*INSTRUCTIONS TO FOLLOW*: When the word "SQUARE" shows up in a line of the data below, copy that whole line.

━━ SUPPLIED MATERIAL

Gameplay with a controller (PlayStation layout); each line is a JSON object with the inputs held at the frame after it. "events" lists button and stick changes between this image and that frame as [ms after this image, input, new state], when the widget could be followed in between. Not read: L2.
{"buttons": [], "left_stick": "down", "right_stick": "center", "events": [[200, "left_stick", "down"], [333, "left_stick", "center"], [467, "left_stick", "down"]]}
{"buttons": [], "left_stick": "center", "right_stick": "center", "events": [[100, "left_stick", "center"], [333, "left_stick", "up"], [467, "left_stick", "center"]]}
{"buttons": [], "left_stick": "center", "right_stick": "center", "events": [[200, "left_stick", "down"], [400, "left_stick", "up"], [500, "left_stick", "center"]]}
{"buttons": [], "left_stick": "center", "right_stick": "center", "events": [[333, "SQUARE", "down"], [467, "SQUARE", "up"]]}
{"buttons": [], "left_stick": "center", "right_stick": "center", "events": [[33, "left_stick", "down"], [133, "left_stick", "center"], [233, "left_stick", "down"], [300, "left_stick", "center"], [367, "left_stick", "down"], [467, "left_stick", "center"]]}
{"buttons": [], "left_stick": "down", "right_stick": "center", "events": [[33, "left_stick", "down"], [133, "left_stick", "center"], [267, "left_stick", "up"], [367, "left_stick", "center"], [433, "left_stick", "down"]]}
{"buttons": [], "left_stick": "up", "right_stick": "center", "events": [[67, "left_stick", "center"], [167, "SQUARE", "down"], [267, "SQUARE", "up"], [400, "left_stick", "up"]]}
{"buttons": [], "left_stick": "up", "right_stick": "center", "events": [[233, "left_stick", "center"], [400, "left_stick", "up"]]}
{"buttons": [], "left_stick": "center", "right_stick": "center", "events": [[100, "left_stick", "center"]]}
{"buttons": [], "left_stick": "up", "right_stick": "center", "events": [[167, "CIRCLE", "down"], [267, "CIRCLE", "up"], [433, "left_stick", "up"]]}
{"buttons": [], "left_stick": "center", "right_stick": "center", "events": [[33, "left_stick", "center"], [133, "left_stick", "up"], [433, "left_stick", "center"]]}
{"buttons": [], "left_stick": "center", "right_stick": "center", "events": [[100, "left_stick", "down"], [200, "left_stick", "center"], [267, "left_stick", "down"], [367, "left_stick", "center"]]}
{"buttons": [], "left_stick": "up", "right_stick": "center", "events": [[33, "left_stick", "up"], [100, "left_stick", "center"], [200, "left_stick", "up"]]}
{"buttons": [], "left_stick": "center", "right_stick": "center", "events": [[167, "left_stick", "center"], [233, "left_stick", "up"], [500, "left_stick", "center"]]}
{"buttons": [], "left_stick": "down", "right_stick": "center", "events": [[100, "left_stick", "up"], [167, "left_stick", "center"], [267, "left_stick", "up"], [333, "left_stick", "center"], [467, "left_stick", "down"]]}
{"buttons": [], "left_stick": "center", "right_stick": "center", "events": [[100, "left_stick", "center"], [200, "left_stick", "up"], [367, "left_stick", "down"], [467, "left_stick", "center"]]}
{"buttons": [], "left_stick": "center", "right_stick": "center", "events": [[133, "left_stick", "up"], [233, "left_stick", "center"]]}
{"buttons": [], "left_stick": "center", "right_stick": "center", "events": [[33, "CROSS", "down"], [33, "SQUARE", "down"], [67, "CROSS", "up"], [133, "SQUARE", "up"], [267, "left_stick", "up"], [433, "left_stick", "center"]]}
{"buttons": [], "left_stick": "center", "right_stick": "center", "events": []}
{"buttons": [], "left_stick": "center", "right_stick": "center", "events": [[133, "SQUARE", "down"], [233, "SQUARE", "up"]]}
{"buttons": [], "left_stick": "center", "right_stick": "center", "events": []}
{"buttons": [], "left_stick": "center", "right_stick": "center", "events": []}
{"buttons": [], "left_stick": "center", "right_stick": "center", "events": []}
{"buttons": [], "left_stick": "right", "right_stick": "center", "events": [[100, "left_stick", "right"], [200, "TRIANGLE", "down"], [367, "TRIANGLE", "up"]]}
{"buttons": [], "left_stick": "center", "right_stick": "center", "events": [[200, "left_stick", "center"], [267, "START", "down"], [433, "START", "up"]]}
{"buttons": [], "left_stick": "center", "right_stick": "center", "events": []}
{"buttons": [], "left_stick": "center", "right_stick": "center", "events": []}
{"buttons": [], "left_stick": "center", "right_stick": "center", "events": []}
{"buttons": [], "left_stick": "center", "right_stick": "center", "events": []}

━━━━

*EXERCISE SOLUTION*:
{"buttons": [], "left_stick": "center", "right_stick": "center", "events": [[333, "SQUARE", "down"], [467, "SQUARE", "up"]]}
{"buttons": [], "left_stick": "up", "right_stick": "center", "events": [[67, "left_stick", "center"], [167, "SQUARE", "down"], [267, "SQUARE", "up"], [400, "left_stick", "up"]]}
{"buttons": [], "left_stick": "center", "right_stick": "center", "events": [[33, "CROSS", "down"], [33, "SQUARE", "down"], [67, "CROSS", "up"], [133, "SQUARE", "up"], [267, "left_stick", "up"], [433, "left_stick", "center"]]}
{"buttons": [], "left_stick": "center", "right_stick": "center", "events": [[133, "SQUARE", "down"], [233, "SQUARE", "up"]]}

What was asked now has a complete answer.